Avoiding catastrophic climate change

How do you put a value on extreme events when doing cost-benefit calculations? Extreme environmental events will become more common if the climate changes radically. They might have a low probability of occurring, but they could be catastrophic. Jim Giles in the New Scientist says that economists have generally ignored extreme events when doing cost-benefit calcuations about climate change: they are so unlikely and lie so far in the future that it is not cost-effective to try to prevent them. "But environmental groups argue that the risk of extreme events justifies large investment now...."
Martin Weitzman of Harvard University has developed the first thorough method for including unlikely but extreme events, such as widespread crop failures, in cost-benefit analyses. When you take into account extreme temperature rises of more than around 6 °C, he says, they dominate all other options and effectively demand that investment aimed at stopping them be made now. "This tells us that we should take the problem much more seriously that normal cost-benefit analyses suggest," says Weitzman.... It "probably means we should spend more money now, but it doesn't tell us how much."
Exactly. The scientific uncertainties are huge and so is the range of plausible expenditures. So too is the urgency of the problem and any policy debate under the current system is quite simply going to take too long. The usual international initiatives demand a degree of scientific and economic certainty that is higher than we are ever likely to achieve until the problem has become too late to do much about. The current system is fundamentally flawed: it insists on too high a degree of proof before action can be taken. It does so because our governments are the ones that bear all the risk of making a wrong decision. Governments have to find the (considerable) resources to spend now on a problem that may or may not materialize years or decades in the future. Naturally they will be reluctant to do so until the evidence becomes impossible to ignore - by which time it will be too late to avert a calamity.

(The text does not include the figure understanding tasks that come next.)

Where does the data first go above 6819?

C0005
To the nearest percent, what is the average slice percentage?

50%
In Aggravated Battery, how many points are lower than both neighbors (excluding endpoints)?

Climate Stability Bonds would solve that problem by transferring the risks of getting it wrong to those willing to bear it - voluntarily and with a continuing incentive to get the cost-benefit calcuations correct. Globally-backed Climate Stability Bonds would contract out the achievement of climate stability to the most efficient operators. If they fail to perform, then it is they who would lose out, not taxpayers the world over. It would be in their interests to do the calculations correctly, and to continuously refine them in line with our rapidly expanding knowledge and technology. They would have incentives to spend resources immediately on the most effective climate-stabilising projects, while bearing all the risk of failure. They certainly wouldn't delay doing anything until catastrophe becomes imminent and obvious to recalcitrant taxpayers...by which time it's also likely to be inevitable.